Tuttavia – continua Conte -, nonostante il fatto che tale circostanza, in merito al contenimento delle eventuali piccole difformità, nel limite di tolleranza del 2% di cui all’art.34 bis del DPR 380/2001, è stata anche riconosciuta, come prima rilevato, nel verbale di accertamento comunale del 28/2/2022, ancorché a fini urbanistico-edilizi, appare utile ed opportuno, che la variante della copertura del fabbricato predisposta dalla Società costruttrice (con la eliminazione del pergolato e la configurazione “a verde”) unitamente all’intera opera sia sottoposta al parere di compatibilità paesaggistica di cui all’art.167 del D.Lgs.42/2004, prima richiamato, onde fugare ogni possibile dubbio e conseguire una dichiarazione di piena legittimità delle opere effettivamente eseguite, rientranti nella fattispecie della predetta normativa, di cui all’art.167, comma 4, lett. a), del D.Lgs.42/2004.

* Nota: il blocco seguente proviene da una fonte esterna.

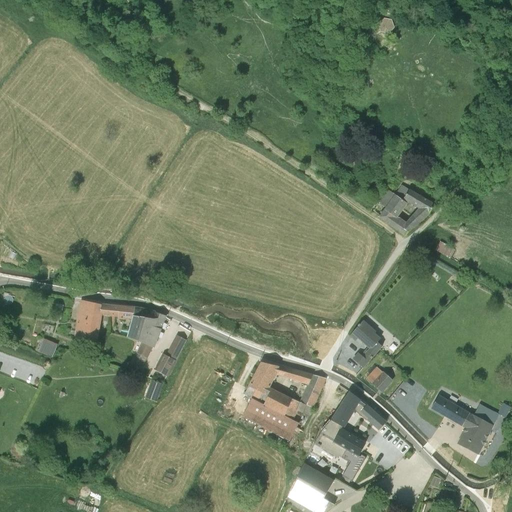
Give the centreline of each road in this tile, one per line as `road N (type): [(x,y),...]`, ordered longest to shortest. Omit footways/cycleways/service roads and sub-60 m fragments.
road 1 (unclassified): [(323,371),(139,303),(0,281)]
road 2 (track): [(405,241),(134,59)]
road 3 (unclassified): [(323,371),(380,407),(484,511)]
road 4 (unclassified): [(323,371),(405,241)]
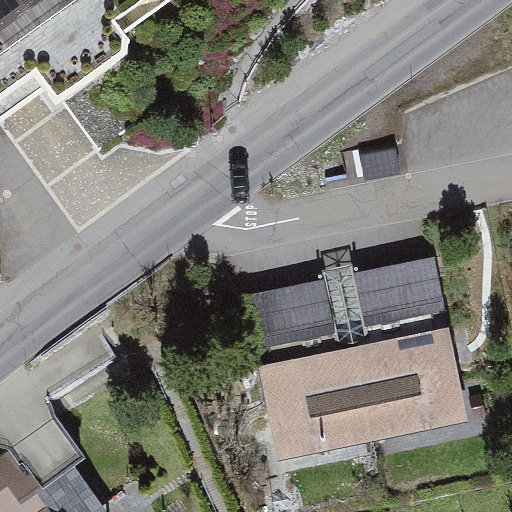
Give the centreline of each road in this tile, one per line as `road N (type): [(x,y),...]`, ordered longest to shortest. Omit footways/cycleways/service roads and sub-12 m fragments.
road 1 (tertiary): [(470,0),(200,201)]
road 2 (residential): [(511,183),(264,233),(225,226),(200,201)]
road 3 (tertiary): [(200,201),(0,353)]
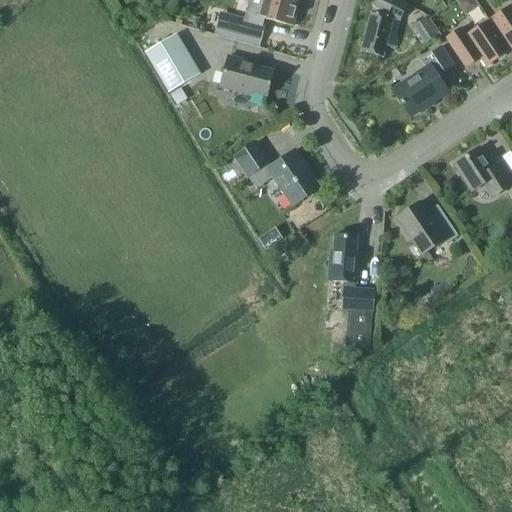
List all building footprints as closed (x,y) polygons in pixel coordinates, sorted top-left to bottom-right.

Ciò anche perché emerge con assoluta evidenza la circostanza che, una volta conseguita la dichiarazione di accertamento di compatibilità paesaggistica, essa costituisce la base di certezza, affinché anche sotto il profilo urbanistico-edilizio si riconosca che sono effettivamente sussistenti le condizioni previste dall’art.34 bis del DPR 380/2001 per affermare in via definitiva che l’intero immobile rientra nella condizione di assenza di violazioni edilizie e di definitiva legittimazione, atta ad escludere la adottabilità di qualsiasi misura sanzionatoria.”